“The soufflé does not wait for the guest, the guest waits for the soufflé,” the old French chefs of yore used to say. You see, serving souffles can be quite a challenge. These small yet intimidating desserts take about an hour to prepare for the average pastry chef, and they must be consumed within five to 10 minutes of leaving the oven, or the whole thing will collapse!
Souffle is a French term, which literally means “to puff up.” There are basically two components in this dish, namely, the base puree and the egg whites beaten to soft peaks. The former flavors the dish, while the beaten egg whites fluff up the mixture. There are two types of soufflé: sweet soufflé (ex. chocolate) and savory soufflé (ex. cheese).

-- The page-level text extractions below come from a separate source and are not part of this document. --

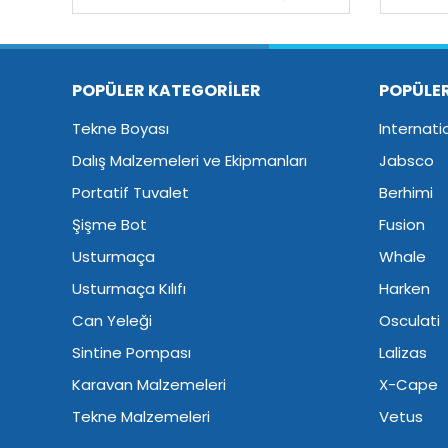
POPÜLER KATEGORİLER
POPÜLE
Tekne Boyası
Internati
Dalış Malzemeleri ve Ekipmanları
Jabsco
Portatif Tuvalet
Berhimi
Şişme Bot
Fusion
Usturmaça
Whale
Usturmaça Kılıfı
Harken
Can Yeleği
Osculati
Sintine Pompası
Lalizas
Karavan Malzemeleri
X-Cape
Tekne Malzemeleri
Vetus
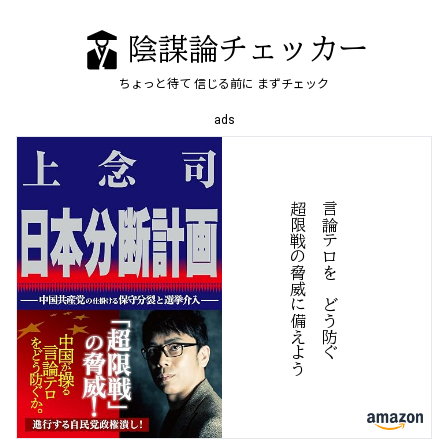
陰謀論チェッカー
ちょっと待て
信じる前に
まずチェック
ads
う
言
論
テ
ロ
を
、
ど
う
防
ぐ
超
限
戦
の
脅
威
に
備
え
よ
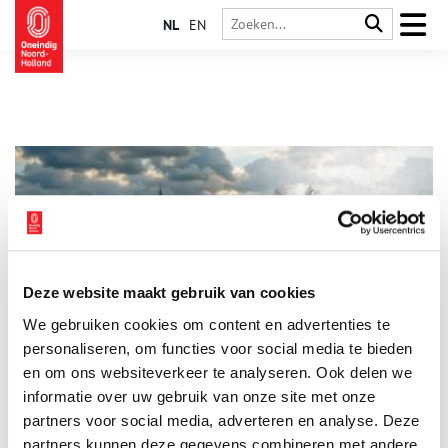
NL
EN
Deze website maakt gebruik van cookies
Kunstmatige intelligentie brengt 750 jaar Amsterdam in
We gebruiken cookies om content en advertenties te
beeld
personaliseren, om functies voor social media te bieden
In aanloop naar de viering van Amsterdam haar 750ste
verjaardag brengt filmmaker en kunstenaar Bob de Jong de
en om ons websiteverkeer te analyseren. Ook delen we
geschiedenis van de stad op een unieke manier tot leven. Met
informatie over uw gebruik van onze site met onze
behulp van kunstmatige intelligentie heeft hij een
2 min
partners voor social media, adverteren en analyse. Deze
adembenemende video gemaakt die de rijke historie van
Amsterdam herbeleeft, gebaseerd op eeuwenoude schilderijen
partners kunnen deze gegevens combineren met andere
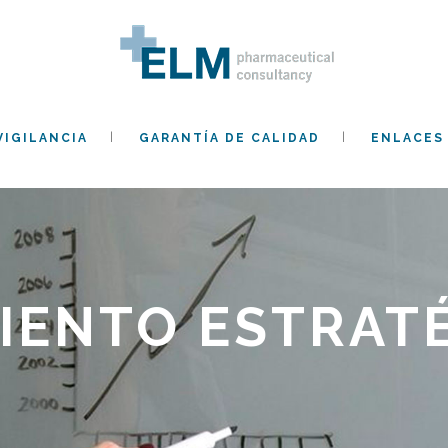
IGILANCIA
GARANTÍA DE CALIDAD
ENLACES 
IENTO ESTRAT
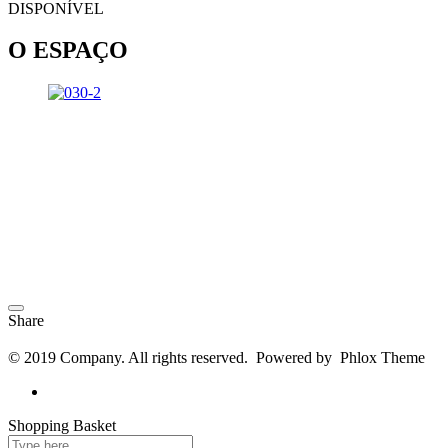
DISPONÍVEL
O ESPAÇO
Share
© 2019 Company. All rights reserved. Powered by Phlox Theme
Shopping Basket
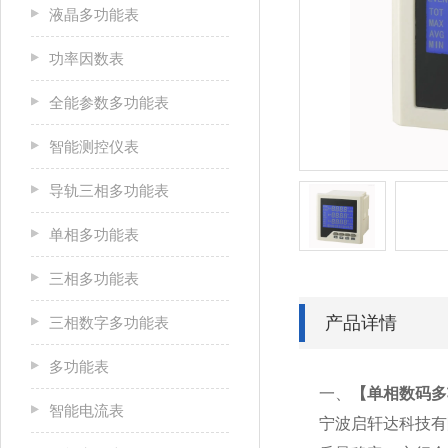
液晶多功能表
功率因数表
全能参数多功能表
智能测控仪表
导轨三相多功能表
单相多功能表
三相多功能表
产品详情
三相数字多功能表
多功能表
一、
【
单相数码多
智能电流表
宁波启轩达科技有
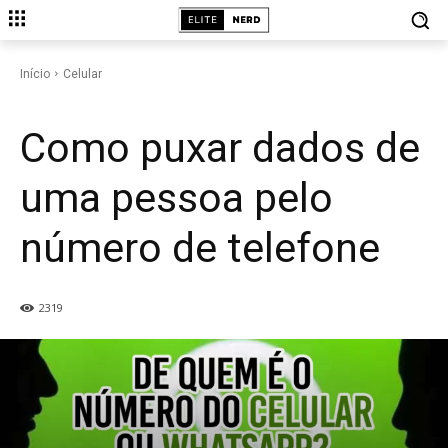
CELULAR
Início
Celular
Como puxar dados de
uma pessoa pelo
número de telefone
2319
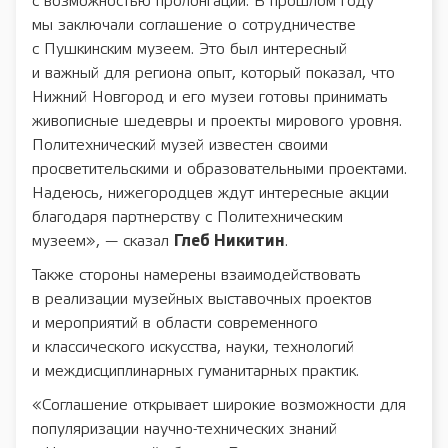
с возможностью пролонгации. В прошлом году
мы заключали соглашение о сотрудничестве
с Пушкинским музеем. Это был интересный
и важный для региона опыт, который показал, что
Нижний Новгород и его музеи готовы принимать
живописные шедевры и проекты мирового уровня.
Политехнический музей известен своими
просветительскими и образовательными проектами.
Надеюсь, нижегородцев ждут интересные акции
благодаря партнерству с Политехническим
музеем», — сказал
Глеб Никитин
.
Также стороны намерены взаимодействовать
в реализации музейных выставочных проектов
и мероприятий в области современного
и классического искусства, науки, технологий
и междисциплинарных гуманитарных практик.
«Соглашение открывает широкие возможности для
популяризации научно-технических знаний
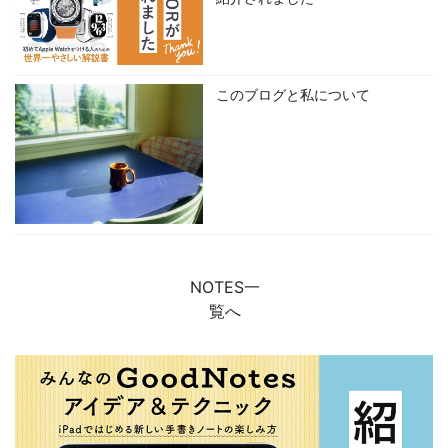
このブログと私について
NOTES一
覧へ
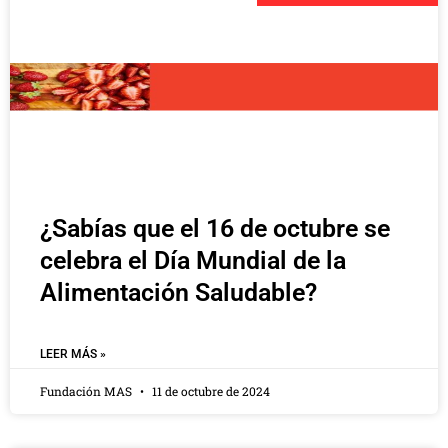
¿Sabías que el 16 de octubre se
celebra el Día Mundial de la
Alimentación Saludable?
LEER MÁS »
Fundación MAS
11 de octubre de 2024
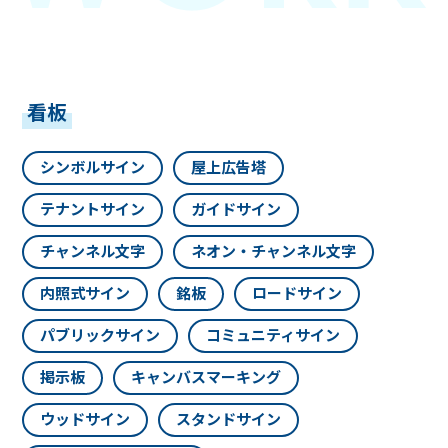
看板
シンボルサイン
屋上広告塔
テナントサイン
ガイドサイン
チャンネル文字
ネオン・チャンネル文字
内照式サイン
銘板
ロードサイン
パブリックサイン
コミュニティサイン
掲示板
キャンバスマーキング
ウッドサイン
スタンドサイン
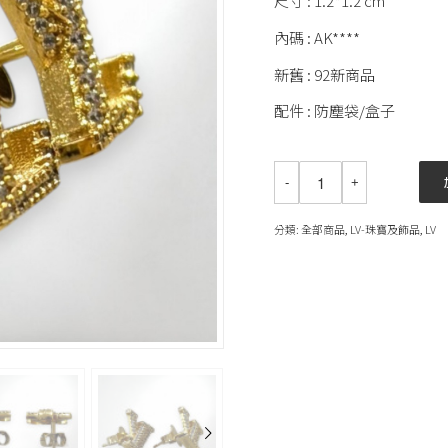
尺寸 : 1.2*1.2 cm
內碼 : AK****
新舊 : 92新商品
配件 : 防塵袋/盒子
分類:
全部商品
,
LV-珠寶及飾品
,
LV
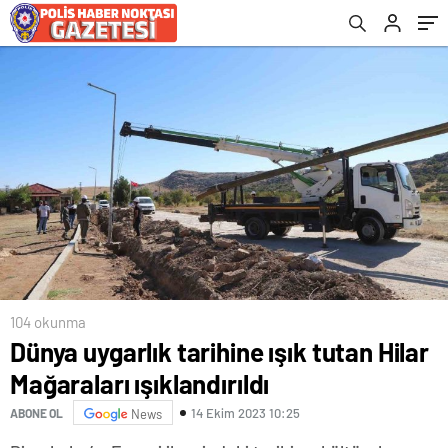
104 okunma
Dünya uygarlık tarihine ışık tutan Hilar
Mağaraları ışıklandırıldı
14 Ekim 2023 10:25
ABONE OL
News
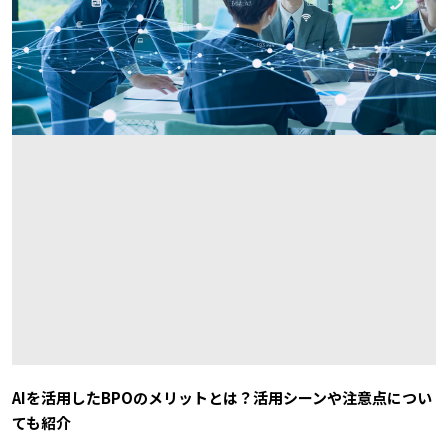
AIを活用したBPOのメリットとは？活用シーンや注意点につい
ても紹介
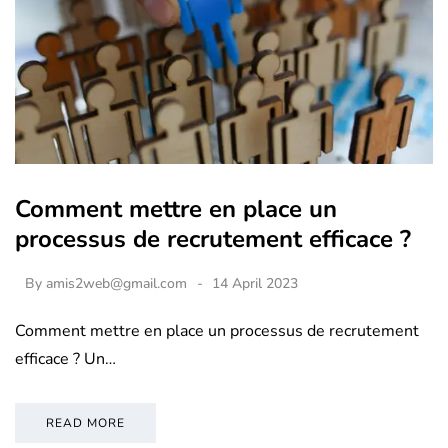
Comment mettre en place un
processus de recrutement efficace ?
By
amis2web@gmail.com
14 April 2023
Comment mettre en place un processus de recrutement
efficace ? Un…
READ MORE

Be very careful when baking soufflés because they are temperature-sensitive. These delicious little monsters require your full attention during preparation and serving, which is why they are always prepared a la minute. There are two key factors when making the perfect souffle—timing and folding.

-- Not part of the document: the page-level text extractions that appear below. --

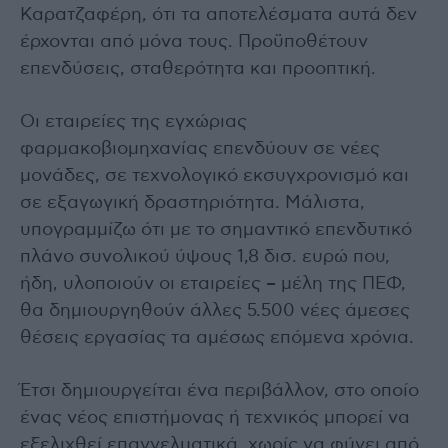
Καρατζαφέρη, ότι τα αποτελέσματα αυτά δεν
έρχονται από μόνα τους. Προϋποθέτουν
επενδύσεις, σταθερότητα και προοπτική.
Οι εταιρείες της εγχώριας
φαρμακοβιομηχανίας επενδύουν σε νέες
μονάδες, σε τεχνολογικό εκσυγχρονισμό και
σε εξαγωγική δραστηριότητα. Μάλιστα,
υπογραμμίζω ότι με το σημαντικό επενδυτικό
πλάνο συνολικού ύψους 1,8 δισ. ευρώ που,
ήδη, υλοποιούν οι εταιρείες – μέλη της ΠΕΦ,
θα δημιουργηθούν άλλες 5.500 νέες άμεσες
θέσεις εργασίας τα αμέσως επόμενα χρόνια.
Έτσι δημιουργείται ένα περιβάλλον, στο οποίο
ένας νέος επιστήμονας ή τεχνικός μπορεί να
εξελιχθεί επαγγελματικά, χωρίς να φύγει από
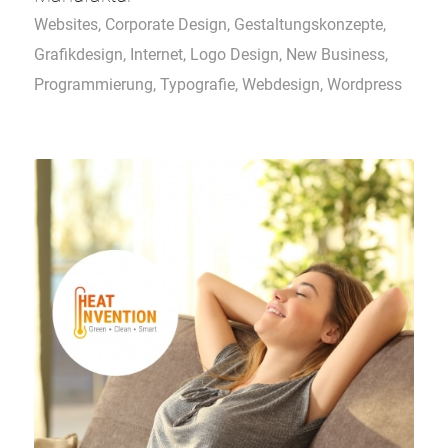
Websites
,
Corporate Design
,
Gestaltungskonzepte
,
Grafikdesign
,
Internet
,
Logo Design
,
New Business
,
Programmierung
,
Typografie
,
Webdesign
,
Wordpress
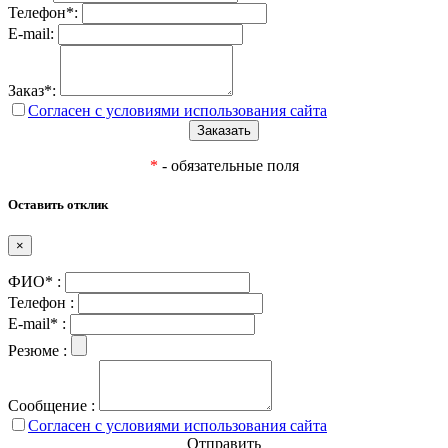
Телефон*:
E-mail:
Заказ*:
Согласен с условиями использования сайта
*
- обязательные поля
Оставить отклик
×
ФИО* :
Телефон :
E-mail* :
Резюме :
Сообщение :
Согласен с условиями использования сайта
Отправить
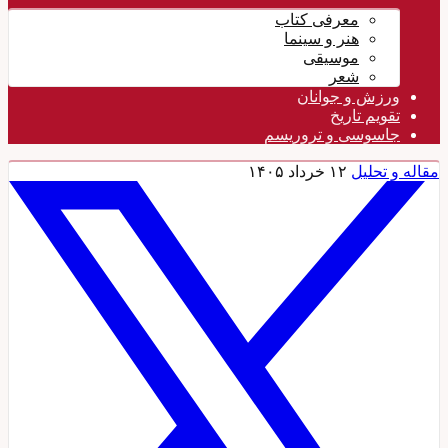
معرفی کتاب
هنر و سینما
موسیقی
شعر
ورزش و جوانان
تقویم تاريخ
جاسوسی و تروریسم
مقاله و تحلیل
۱۲ خرداد ۱۴۰۵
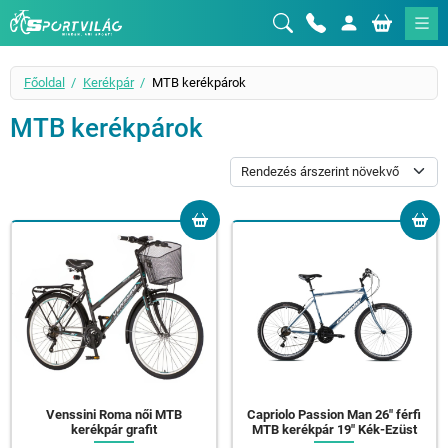
Sportvilág
Főoldal
Kerékpár
MTB kerékpárok
MTB kerékpárok
Venssini Roma női MTB
Capriolo Passion Man 26" férfi
kerékpár grafit
MTB kerékpár 19" Kék-Ezüst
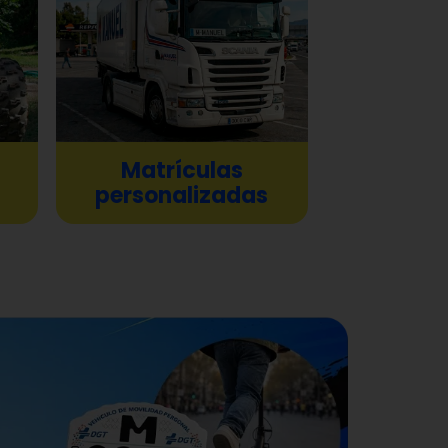
Matrículas
personalizadas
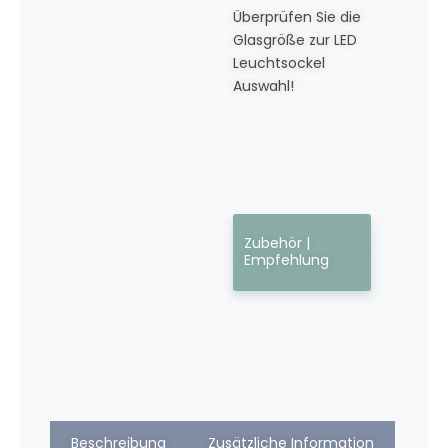
Überprüfen Sie die
Glasgröße zur LED
Leuchtsockel
Auswahl!
Zubehör |
Empfehlung
Beschreibung
Zusätzliche Information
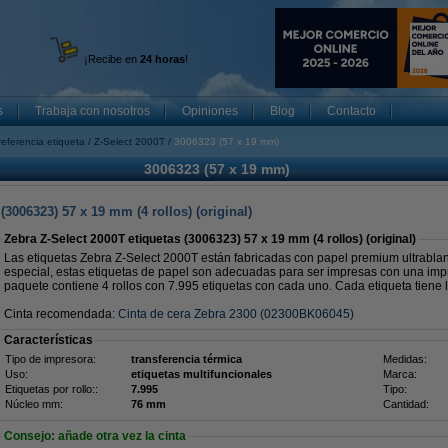
¡Recibe en
24 horas
!
s
Trabaja con nosotros
Opiniones
Blog
Contacto
referencia etiqueta
Z-Select 2000T
3006323 (57 x 19 mm)
3006323 (57 x 19 mm)
(3006323) 57 x 19 mm (4 rollos) (original)
Zebra Z-Select 2000T etiquetas (3006323) 57 x 19 mm (4 rollos) (original)
Las etiquetas Zebra Z-Select 2000T están fabricadas con papel premium ultrabla
especial, estas etiquetas de papel son adecuadas para ser impresas con una impr
paquete contiene 4 rollos con 7.995 etiquetas con cada uno. Cada etiqueta tiene 
Cinta recomendada:
Cinta de cera Zebra 2300 (02300BK06045)
Características
Tipo de impresora:
transferencia térmica
Medidas:
Uso:
etiquetas multifuncionales
Marca:
Etiquetas por rollo::
7.995
Tipo:
Núcleo mm:
76 mm
Cantidad:
Consejo: añade otra vez la cinta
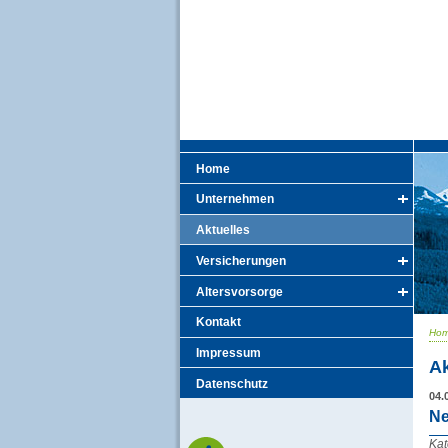
Home
Unternehmen
Aktuelles
Versicherungen
Altersvorsorge
Kontakt
Ho
Impressum
Ak
Datenschutz
04.
Ne
Kat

TIMING. Your oven’s temperature must be hot enough to cook the eggs, but not too hot to burn your souffle. It must also be consistent.
FOLDING. Just like in sponge cakes, carefully folding whipped egg whites into another mixture is needed. Always remember that the beaten egg whites are always lighter. When incorporating them into a heavier mixture, you must be very careful not to over-mix them, or you will end up with a flat souffle.
Lastly, when making soufflés, focus on your main goal: to give that soufflé a light but flavorful texture.